An option can be either physically settled or cash settled.

Physically settled option contracts

When a physically settled option contract is exercised, the asset is exchanged for the strike price given in the contract.

Let’s use our example from a previous lecture of a call option for stock XYZ with a strike price of $50, and let’s assume this contract is physically settled. When it is exercised, the option buyer is exercising their right to buy XYZ at $50 per share. As it is a physically settled contract, the option buyer receives the shares and must pay $50 per share for them.

This works similarly for physically settled put options. Imagine a put option for stock XYZ with a strike price of $45, and let’s assume this contract is physically settled. When it is exercised, the put option buyer is exercising their right to sell XYZ at $45 per share. As it is a physically settled contract, the put option buyer unloads their shares of XYZ and receives $45 per share for them.

Cash settled option contracts

When a cash settled option contract is exercised, it is only the difference between the strike price and the current price that is paid into the option buyer’s account. It is only the cash value of this difference that is paid, no shares (or other assets) are exchanged.

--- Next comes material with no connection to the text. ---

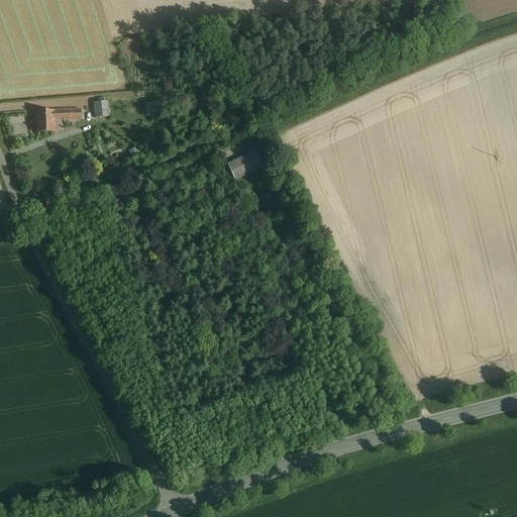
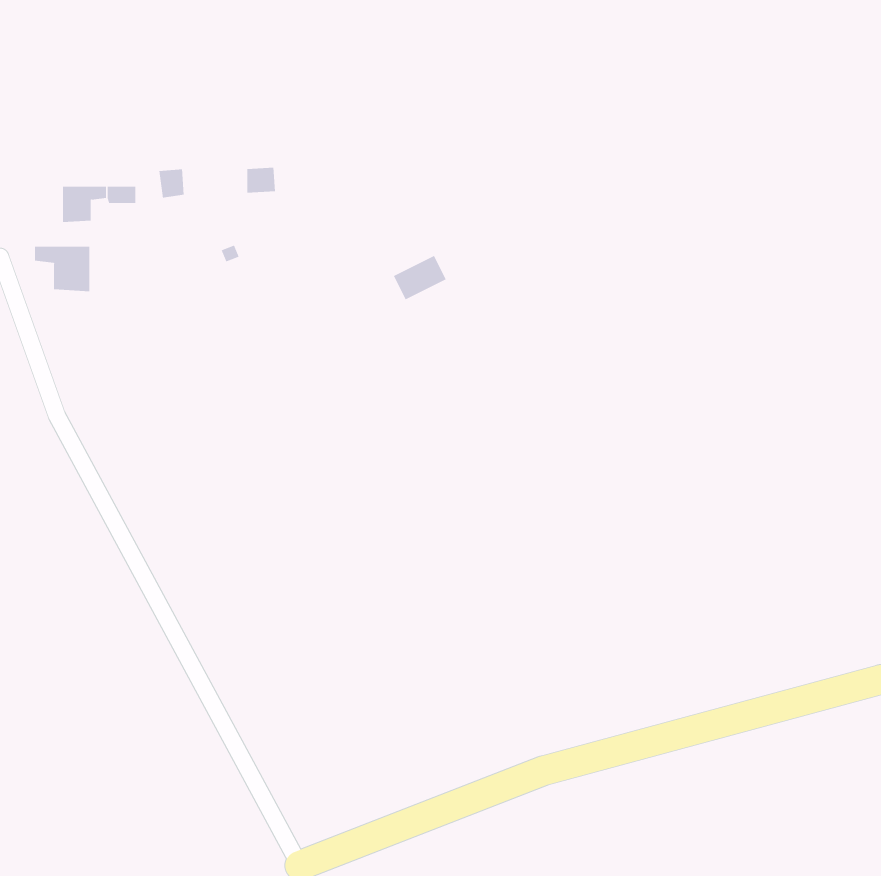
building: none -> [35,246,90,292]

For example, let’s again assume a call option for stock XYZ with a strike price of $50, but this contract is cash settled instead. Let’s assume the current price of XYZ is $70, and the call option buyer exercises their right to buy the stock at $50 per share. As this contract is cash settled, it is just the difference between the current price ($70) and the strike price ($50) that is paid in cash to the buyer. In this case this would be $20 per share (which is calculated as $70 minus $50). So $20 per share is paid into the buyer’s account.

This works similarly for cash settled put options. Imagine a put option for stock XYZ with a strike price of $45, and that this put option is cash settled. Let’s assume the current price of XYZ has fallen to $30, and the put option buyer exercises their right to sell XYZ at $45 per share. As this contract is cash settled, it is just the difference between the strike price ($45) and the current price ($30) that is paid in cash to the put option buyer. In this case this would be $15 per share (which is calculated as $45 minus $30). So $15 per share is paid into the put option buyer’s accounts.

In summary

With physically settled options, the asset changes hands when an option is exercised. The asset is exchanged for the strike price defined in the option contract.

With cash settled options, the asset does not change hands when an option is exercised. It is the difference between the strike price and the current price that is paid to the option buyer. This is paid in cash into their trading account.

When we move on to the cryptocurrency options on Deribit in later sections, they will all be cash settled options.